Items listed in a dataset:
────

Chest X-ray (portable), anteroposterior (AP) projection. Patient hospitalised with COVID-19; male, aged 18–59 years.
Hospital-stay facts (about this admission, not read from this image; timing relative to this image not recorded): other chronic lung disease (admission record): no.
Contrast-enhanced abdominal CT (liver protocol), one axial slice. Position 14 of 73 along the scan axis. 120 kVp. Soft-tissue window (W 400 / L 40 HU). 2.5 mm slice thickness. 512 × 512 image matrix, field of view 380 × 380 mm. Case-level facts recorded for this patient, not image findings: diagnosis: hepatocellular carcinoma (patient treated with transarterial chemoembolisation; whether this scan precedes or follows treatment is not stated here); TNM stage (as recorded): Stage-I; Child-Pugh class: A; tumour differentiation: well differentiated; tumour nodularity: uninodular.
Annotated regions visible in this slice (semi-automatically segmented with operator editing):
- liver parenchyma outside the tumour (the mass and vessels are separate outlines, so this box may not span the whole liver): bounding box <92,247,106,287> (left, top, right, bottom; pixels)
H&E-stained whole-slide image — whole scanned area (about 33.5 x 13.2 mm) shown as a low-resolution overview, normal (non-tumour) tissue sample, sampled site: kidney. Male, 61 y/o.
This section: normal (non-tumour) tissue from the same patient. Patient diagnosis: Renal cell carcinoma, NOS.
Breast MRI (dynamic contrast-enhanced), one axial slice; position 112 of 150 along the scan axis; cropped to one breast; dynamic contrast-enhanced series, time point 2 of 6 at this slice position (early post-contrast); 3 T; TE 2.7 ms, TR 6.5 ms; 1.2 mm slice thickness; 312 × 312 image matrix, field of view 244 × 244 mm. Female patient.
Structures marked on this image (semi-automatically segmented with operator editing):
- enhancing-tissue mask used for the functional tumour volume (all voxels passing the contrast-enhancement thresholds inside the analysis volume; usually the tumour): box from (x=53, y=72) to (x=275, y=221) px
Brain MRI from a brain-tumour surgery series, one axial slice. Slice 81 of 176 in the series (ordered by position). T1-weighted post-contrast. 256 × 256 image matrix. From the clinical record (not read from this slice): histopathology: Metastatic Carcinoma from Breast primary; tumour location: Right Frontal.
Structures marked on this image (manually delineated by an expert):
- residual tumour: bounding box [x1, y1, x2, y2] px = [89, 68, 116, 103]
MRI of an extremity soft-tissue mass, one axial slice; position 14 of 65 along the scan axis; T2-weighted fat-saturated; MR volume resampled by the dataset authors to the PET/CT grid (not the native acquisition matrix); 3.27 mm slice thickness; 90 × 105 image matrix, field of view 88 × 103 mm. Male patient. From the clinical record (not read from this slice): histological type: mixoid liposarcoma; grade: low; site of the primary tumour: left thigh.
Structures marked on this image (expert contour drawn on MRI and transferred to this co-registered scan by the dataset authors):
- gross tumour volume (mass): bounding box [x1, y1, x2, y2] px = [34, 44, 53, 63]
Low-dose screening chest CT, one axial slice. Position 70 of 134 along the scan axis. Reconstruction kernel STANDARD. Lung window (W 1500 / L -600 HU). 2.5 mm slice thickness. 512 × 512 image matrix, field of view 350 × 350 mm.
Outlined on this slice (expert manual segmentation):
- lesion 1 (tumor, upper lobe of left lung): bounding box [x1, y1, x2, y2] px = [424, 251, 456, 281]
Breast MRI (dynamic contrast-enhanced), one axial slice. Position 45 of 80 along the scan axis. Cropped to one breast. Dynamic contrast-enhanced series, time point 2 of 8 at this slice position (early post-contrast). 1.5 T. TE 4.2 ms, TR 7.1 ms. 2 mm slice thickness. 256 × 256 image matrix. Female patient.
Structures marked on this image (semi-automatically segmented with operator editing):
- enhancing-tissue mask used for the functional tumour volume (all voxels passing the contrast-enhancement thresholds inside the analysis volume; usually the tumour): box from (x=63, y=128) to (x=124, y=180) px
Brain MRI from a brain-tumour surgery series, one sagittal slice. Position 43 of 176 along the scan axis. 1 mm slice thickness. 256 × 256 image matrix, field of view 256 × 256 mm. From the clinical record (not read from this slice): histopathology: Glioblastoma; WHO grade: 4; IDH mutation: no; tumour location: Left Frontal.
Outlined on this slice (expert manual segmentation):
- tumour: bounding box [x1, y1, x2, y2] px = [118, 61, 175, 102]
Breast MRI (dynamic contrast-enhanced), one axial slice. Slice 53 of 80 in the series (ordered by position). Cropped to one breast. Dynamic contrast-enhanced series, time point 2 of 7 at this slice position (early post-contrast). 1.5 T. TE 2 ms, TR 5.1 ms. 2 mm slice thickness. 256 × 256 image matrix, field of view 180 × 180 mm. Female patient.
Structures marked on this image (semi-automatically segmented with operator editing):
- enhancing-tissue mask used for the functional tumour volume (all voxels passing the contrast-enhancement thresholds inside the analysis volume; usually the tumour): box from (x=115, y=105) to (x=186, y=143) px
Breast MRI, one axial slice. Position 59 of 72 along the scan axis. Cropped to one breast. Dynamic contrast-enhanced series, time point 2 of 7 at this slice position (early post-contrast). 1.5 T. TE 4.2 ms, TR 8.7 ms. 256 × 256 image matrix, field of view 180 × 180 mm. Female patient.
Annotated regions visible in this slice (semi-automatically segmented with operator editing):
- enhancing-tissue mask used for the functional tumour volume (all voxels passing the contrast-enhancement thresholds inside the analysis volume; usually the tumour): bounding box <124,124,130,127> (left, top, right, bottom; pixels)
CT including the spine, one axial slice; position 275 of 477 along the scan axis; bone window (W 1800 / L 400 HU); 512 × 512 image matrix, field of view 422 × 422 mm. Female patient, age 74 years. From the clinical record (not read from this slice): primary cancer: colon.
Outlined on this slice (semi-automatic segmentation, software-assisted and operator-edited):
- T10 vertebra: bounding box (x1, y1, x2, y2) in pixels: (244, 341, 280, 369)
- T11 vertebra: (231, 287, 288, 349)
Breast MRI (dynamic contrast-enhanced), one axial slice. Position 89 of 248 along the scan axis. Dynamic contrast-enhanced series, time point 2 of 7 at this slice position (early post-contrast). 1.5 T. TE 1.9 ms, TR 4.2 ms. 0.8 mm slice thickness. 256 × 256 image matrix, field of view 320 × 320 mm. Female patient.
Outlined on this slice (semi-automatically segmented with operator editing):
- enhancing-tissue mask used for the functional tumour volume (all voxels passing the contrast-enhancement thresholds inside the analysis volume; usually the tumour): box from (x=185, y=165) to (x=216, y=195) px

────

Assigned task | Write the entries above out again, verbatim.

Output for this task |
Chest X-ray (portable), anteroposterior (AP) projection. Patient hospitalised with COVID-19; male, aged 18–59 years.
Hospital-stay facts (about this admission, not read from this image; timing relative to this image not recorded): other chronic lung disease (admission record): no.
Contrast-enhanced abdominal CT (liver protocol), one axial slice. Position 14 of 73 along the scan axis. 120 kVp. Soft-tissue window (W 400 / L 40 HU). 2.5 mm slice thickness. 512 × 512 image matrix, field of view 380 × 380 mm. Case-level facts recorded for this patient, not image findings: diagnosis: hepatocellular carcinoma (patient treated with transarterial chemoembolisation; whether this scan precedes or follows treatment is not stated here); TNM stage (as recorded): Stage-I; Child-Pugh class: A; tumour differentiation: well differentiated; tumour nodularity: uninodular.
Annotated regions visible in this slice (semi-automatically segmented with operator editing):
- liver parenchyma outside the tumour (the mass and vessels are separate outlines, so this box may not span the whole liver): bounding box <92,247,106,287> (left, top, right, bottom; pixels)
H&E-stained whole-slide image — whole scanned area (about 33.5 x 13.2 mm) shown as a low-resolution overview, normal (non-tumour) tissue sample, sampled site: kidney. Male, 61 y/o.
This section: normal (non-tumour) tissue from the same patient. Patient diagnosis: Renal cell carcinoma, NOS.
Breast MRI (dynamic contrast-enhanced), one axial slice; position 112 of 150 along the scan axis; cropped to one breast; dynamic contrast-enhanced series, time point 2 of 6 at this slice position (early post-contrast); 3 T; TE 2.7 ms, TR 6.5 ms; 1.2 mm slice thickness; 312 × 312 image matrix, field of view 244 × 244 mm. Female patient.
Structures marked on this image (semi-automatically segmented with operator editing):
- enhancing-tissue mask used for the functional tumour volume (all voxels passing the contrast-enhancement thresholds inside the analysis volume; usually the tumour): box from (x=53, y=72) to (x=275, y=221) px
Brain MRI from a brain-tumour surgery series, one axial slice. Slice 81 of 176 in the series (ordered by position). T1-weighted post-contrast. 256 × 256 image matrix. From the clinical record (not read from this slice): histopathology: Metastatic Carcinoma from Breast primary; tumour location: Right Frontal.
Structures marked on this image (manually delineated by an expert):
- residual tumour: bounding box [x1, y1, x2, y2] px = [89, 68, 116, 103]
MRI of an extremity soft-tissue mass, one axial slice; position 14 of 65 along the scan axis; T2-weighted fat-saturated; MR volume resampled by the dataset authors to the PET/CT grid (not the native acquisition matrix); 3.27 mm slice thickness; 90 × 105 image matrix, field of view 88 × 103 mm. Male patient. From the clinical record (not read from this slice): histological type: mixoid liposarcoma; grade: low; site of the primary tumour: left thigh.
Structures marked on this image (expert contour drawn on MRI and transferred to this co-registered scan by the dataset authors):
- gross tumour volume (mass): bounding box [x1, y1, x2, y2] px = [34, 44, 53, 63]
Low-dose screening chest CT, one axial slice. Position 70 of 134 along the scan axis. Reconstruction kernel STANDARD. Lung window (W 1500 / L -600 HU). 2.5 mm slice thickness. 512 × 512 image matrix, field of view 350 × 350 mm.
Outlined on this slice (expert manual segmentation):
- lesion 1 (tumor, upper lobe of left lung): bounding box [x1, y1, x2, y2] px = [424, 251, 456, 281]
Breast MRI (dynamic contrast-enhanced), one axial slice. Position 45 of 80 along the scan axis. Cropped to one breast. Dynamic contrast-enhanced series, time point 2 of 8 at this slice position (early post-contrast). 1.5 T. TE 4.2 ms, TR 7.1 ms. 2 mm slice thickness. 256 × 256 image matrix. Female patient.
Structures marked on this image (semi-automatically segmented with operator editing):
- enhancing-tissue mask used for the functional tumour volume (all voxels passing the contrast-enhancement thresholds inside the analysis volume; usually the tumour): box from (x=63, y=128) to (x=124, y=180) px
Brain MRI from a brain-tumour surgery series, one sagittal slice. Position 43 of 176 along the scan axis. 1 mm slice thickness. 256 × 256 image matrix, field of view 256 × 256 mm. From the clinical record (not read from this slice): histopathology: Glioblastoma; WHO grade: 4; IDH mutation: no; tumour location: Left Frontal.
Outlined on this slice (expert manual segmentation):
- tumour: bounding box [x1, y1, x2, y2] px = [118, 61, 175, 102]
Breast MRI (dynamic contrast-enhanced), one axial slice. Slice 53 of 80 in the series (ordered by position). Cropped to one breast. Dynamic contrast-enhanced series, time point 2 of 7 at this slice position (early post-contrast). 1.5 T. TE 2 ms, TR 5.1 ms. 2 mm slice thickness. 256 × 256 image matrix, field of view 180 × 180 mm. Female patient.
Structures marked on this image (semi-automatically segmented with operator editing):
- enhancing-tissue mask used for the functional tumour volume (all voxels passing the contrast-enhancement thresholds inside the analysis volume; usually the tumour): box from (x=115, y=105) to (x=186, y=143) px
Breast MRI, one axial slice. Position 59 of 72 along the scan axis. Cropped to one breast. Dynamic contrast-enhanced series, time point 2 of 7 at this slice position (early post-contrast). 1.5 T. TE 4.2 ms, TR 8.7 ms. 256 × 256 image matrix, field of view 180 × 180 mm. Female patient.
Annotated regions visible in this slice (semi-automatically segmented with operator editing):
- enhancing-tissue mask used for the functional tumour volume (all voxels passing the contrast-enhancement thresholds inside the analysis volume; usually the tumour): bounding box <124,124,130,127> (left, top, right, bottom; pixels)
CT including the spine, one axial slice; position 275 of 477 along the scan axis; bone window (W 1800 / L 400 HU); 512 × 512 image matrix, field of view 422 × 422 mm. Female patient, age 74 years. From the clinical record (not read from this slice): primary cancer: colon.
Outlined on this slice (semi-automatic segmentation, software-assisted and operator-edited):
- T10 vertebra: bounding box (x1, y1, x2, y2) in pixels: (244, 341, 280, 369)
- T11 vertebra: (231, 287, 288, 349)
Breast MRI (dynamic contrast-enhanced), one axial slice. Position 89 of 248 along the scan axis. Dynamic contrast-enhanced series, time point 2 of 7 at this slice position (early post-contrast). 1.5 T. TE 1.9 ms, TR 4.2 ms. 0.8 mm slice thickness. 256 × 256 image matrix, field of view 320 × 320 mm. Female patient.
Outlined on this slice (semi-automatically segmented with operator editing):
- enhancing-tissue mask used for the functional tumour volume (all voxels passing the contrast-enhancement thresholds inside the analysis volume; usually the tumour): box from (x=185, y=165) to (x=216, y=195) px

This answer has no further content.